The notion that Trump had really nothing to do with it is a full out lie as much as his supporters will spew it out at every chance they can even playing the media behind it narrative. I posted 6 months ago that we will be in a full out recession in 12 to 18 months and will be accelerated by the massive corporate tax breaks. I even brought out that personal debt has grown since President Trump took office. Especially new car loans and spending without anything more then a temporary sugar high from some companies offering employees a one time bonus and many employees where surprised to find out their taxes went up even with the supposed tax break.

Banks and Wall Street will continue to play up Trump economy much like Wall Street did under Bush 2. The sky was falling in 2007 and 2008 and all you could hear that the economy was never better. Faang stocks continue to perform well but clouds are moving it especially with Chinese trade but personal debt is reaching a new limit and that will slow spending especially towards driving the economy to new highs. No one really talking about personal debt and that's going to be the new issue especially since 2008 was the housing bubble in 2020 range it will be personal debt slowing down the economy.
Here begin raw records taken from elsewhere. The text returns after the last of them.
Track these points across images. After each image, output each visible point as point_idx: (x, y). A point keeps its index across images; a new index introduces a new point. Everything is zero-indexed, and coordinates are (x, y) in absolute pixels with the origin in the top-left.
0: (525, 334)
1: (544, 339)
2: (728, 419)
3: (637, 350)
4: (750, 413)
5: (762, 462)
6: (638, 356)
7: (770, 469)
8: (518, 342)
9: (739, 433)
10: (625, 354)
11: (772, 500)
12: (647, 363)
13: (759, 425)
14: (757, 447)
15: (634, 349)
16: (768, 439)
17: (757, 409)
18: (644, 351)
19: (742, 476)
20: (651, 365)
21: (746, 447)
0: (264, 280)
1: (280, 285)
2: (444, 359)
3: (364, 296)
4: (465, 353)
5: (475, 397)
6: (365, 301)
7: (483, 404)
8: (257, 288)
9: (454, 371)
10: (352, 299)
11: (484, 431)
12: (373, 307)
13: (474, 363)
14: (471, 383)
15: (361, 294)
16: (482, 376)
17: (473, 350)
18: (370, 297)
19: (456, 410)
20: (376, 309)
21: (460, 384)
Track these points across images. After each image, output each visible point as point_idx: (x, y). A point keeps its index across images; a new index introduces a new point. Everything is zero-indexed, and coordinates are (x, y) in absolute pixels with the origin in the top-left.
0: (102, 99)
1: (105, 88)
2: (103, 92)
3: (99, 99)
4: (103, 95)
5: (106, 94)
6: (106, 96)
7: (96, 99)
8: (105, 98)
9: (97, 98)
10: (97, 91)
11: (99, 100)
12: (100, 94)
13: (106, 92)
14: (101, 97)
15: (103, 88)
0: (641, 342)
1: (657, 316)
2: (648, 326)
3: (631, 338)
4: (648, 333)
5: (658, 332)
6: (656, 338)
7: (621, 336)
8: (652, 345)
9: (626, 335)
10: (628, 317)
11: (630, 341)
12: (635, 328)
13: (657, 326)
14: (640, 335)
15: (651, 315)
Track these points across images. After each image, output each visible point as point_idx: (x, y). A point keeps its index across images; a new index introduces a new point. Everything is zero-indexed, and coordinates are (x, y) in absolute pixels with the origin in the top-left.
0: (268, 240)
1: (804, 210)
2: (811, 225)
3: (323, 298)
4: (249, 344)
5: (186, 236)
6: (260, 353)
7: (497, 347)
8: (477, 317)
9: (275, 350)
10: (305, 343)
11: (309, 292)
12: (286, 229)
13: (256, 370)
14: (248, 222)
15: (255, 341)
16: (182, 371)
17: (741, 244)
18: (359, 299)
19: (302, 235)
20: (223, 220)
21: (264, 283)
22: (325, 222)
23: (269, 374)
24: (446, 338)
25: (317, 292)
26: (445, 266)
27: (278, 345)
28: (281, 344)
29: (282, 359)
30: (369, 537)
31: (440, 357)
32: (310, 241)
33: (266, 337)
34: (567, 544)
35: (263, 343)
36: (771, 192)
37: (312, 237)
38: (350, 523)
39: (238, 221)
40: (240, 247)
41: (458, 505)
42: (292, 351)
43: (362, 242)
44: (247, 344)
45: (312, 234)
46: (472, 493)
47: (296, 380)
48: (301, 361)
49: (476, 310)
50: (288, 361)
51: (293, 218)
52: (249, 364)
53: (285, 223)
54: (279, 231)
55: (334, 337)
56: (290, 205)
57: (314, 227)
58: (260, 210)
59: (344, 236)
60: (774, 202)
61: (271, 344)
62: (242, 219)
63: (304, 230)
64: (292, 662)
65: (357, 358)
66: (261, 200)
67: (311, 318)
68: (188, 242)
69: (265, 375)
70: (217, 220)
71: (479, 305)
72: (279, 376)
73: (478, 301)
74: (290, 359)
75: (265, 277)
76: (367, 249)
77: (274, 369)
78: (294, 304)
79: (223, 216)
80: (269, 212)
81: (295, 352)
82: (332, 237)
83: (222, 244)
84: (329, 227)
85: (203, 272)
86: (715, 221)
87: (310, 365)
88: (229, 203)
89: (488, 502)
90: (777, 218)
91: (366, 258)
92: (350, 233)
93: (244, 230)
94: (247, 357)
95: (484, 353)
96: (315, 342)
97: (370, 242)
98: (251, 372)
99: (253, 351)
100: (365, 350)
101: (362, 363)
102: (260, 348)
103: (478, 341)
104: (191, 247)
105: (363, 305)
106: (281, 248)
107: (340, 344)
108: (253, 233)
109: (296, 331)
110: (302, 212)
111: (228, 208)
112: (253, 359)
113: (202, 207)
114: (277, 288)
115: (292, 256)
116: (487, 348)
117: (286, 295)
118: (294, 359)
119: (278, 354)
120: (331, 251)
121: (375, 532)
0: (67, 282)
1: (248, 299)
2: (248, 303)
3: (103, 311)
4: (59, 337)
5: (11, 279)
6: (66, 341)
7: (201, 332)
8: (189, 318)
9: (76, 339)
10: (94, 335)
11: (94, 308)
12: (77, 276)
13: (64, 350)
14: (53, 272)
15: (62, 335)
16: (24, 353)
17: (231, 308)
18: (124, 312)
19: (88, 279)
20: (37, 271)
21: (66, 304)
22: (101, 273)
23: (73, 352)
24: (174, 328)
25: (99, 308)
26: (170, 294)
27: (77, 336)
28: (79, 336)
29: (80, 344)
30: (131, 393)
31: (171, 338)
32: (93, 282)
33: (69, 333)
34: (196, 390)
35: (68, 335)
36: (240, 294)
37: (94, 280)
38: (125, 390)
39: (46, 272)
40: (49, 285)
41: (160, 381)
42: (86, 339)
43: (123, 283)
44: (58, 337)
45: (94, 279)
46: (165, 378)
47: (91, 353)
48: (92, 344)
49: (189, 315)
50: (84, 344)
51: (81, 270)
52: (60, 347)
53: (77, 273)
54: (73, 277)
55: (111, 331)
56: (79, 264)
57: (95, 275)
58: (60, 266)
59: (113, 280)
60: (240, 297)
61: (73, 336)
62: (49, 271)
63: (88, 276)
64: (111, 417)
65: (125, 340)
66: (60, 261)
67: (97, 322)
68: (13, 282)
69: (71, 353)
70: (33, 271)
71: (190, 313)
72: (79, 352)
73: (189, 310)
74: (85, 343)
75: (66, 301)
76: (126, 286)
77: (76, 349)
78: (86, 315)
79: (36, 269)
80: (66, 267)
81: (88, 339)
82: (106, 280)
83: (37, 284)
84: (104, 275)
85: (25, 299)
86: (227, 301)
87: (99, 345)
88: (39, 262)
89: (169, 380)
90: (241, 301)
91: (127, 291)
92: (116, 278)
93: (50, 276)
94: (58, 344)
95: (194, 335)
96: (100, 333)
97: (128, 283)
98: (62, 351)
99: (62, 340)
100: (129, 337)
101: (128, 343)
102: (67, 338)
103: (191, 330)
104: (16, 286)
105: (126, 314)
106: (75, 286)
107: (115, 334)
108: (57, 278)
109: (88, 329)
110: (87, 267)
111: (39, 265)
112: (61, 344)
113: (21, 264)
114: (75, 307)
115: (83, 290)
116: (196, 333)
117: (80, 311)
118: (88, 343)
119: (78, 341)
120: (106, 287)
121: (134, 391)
Trump is really not also talking about overseas how world economy growth has been dragging big time and that will weigh heavy on US economic grow picture. Trump should have been working on reducing the debt and limiting spending.

I agree with a lot of this. I personally don't think the tax cuts, in terms of driving deficits, would be felt nearly as quickly as 2-3 years out from the change itself.

Agree on your point about personal debt growth. Student loan debt is a huge drag on personal spending as well. Agreed on your points about the tendency to sell wolf tickets on the economy when it's about to go under. Agreed on the solution being reducing debt and limiting spending - unfortunately that is a HARD sell to the public to win an election.

To touch on the sentiments about China and Trump's policy - I think the thing Trump is focused on is the rise of China as a big geopolitical opponent with bad intentions, possible 20th century style ambitions. We have seen examples of organ harvesting and concentration camps there, as well the social credit score system. We see what they are doing in HK to counter protesters. Finally, and maybe the lynchpin of how Trump is trying to counter this, is knowing about the Made in China 2025 plan and global overland trade route ambitions. The markets are never going to like it when policy rocks the boat.